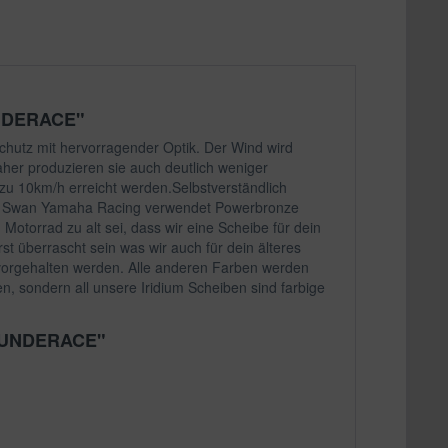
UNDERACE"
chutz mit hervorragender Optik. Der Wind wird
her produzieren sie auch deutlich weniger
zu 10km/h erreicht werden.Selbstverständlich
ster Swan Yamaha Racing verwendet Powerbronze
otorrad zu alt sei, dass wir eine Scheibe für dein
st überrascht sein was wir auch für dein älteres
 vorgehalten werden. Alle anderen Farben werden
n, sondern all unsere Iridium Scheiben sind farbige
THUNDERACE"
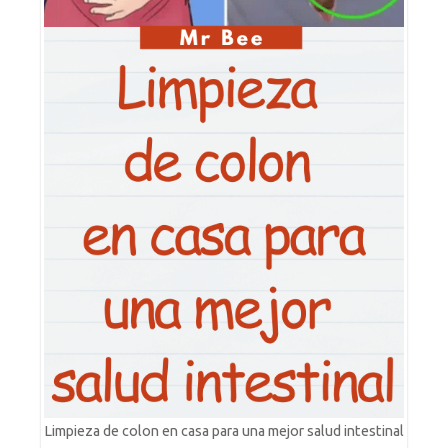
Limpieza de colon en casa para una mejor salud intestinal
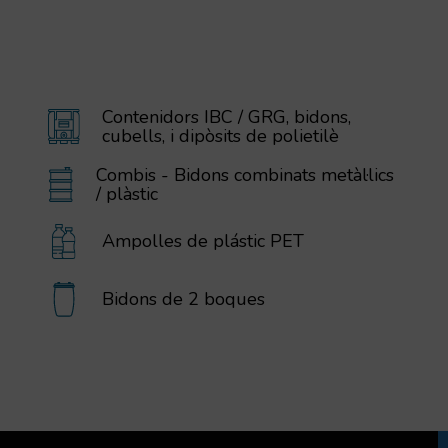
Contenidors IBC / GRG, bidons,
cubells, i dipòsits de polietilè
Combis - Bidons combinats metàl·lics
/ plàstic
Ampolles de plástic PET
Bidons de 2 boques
════════════════
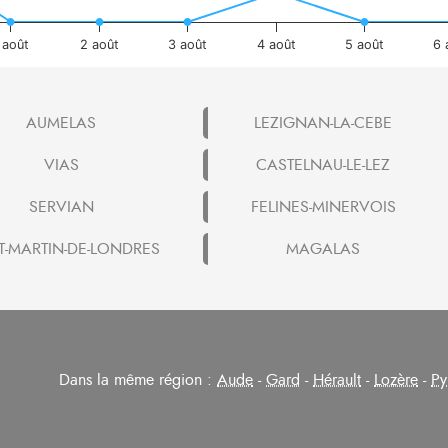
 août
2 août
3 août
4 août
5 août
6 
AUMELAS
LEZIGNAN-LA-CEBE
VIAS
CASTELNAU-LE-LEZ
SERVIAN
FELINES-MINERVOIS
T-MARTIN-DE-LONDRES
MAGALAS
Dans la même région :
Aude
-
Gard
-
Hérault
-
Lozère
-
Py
════════════════
**WHAT YOU ARE ASKED TO DO**
Write out again everything in the listing from the line containing "Contenidors IBC /" down to the line containing "Bidons de 2 boques", including both of those lines.

**OUTPUT FOR THIS TASK**
Contenidors IBC / GRG, bidons,
cubells, i dipòsits de polietilè
Combis - Bidons combinats metàl·lics
/ plàstic
Ampolles de plástic PET
Bidons de 2 boques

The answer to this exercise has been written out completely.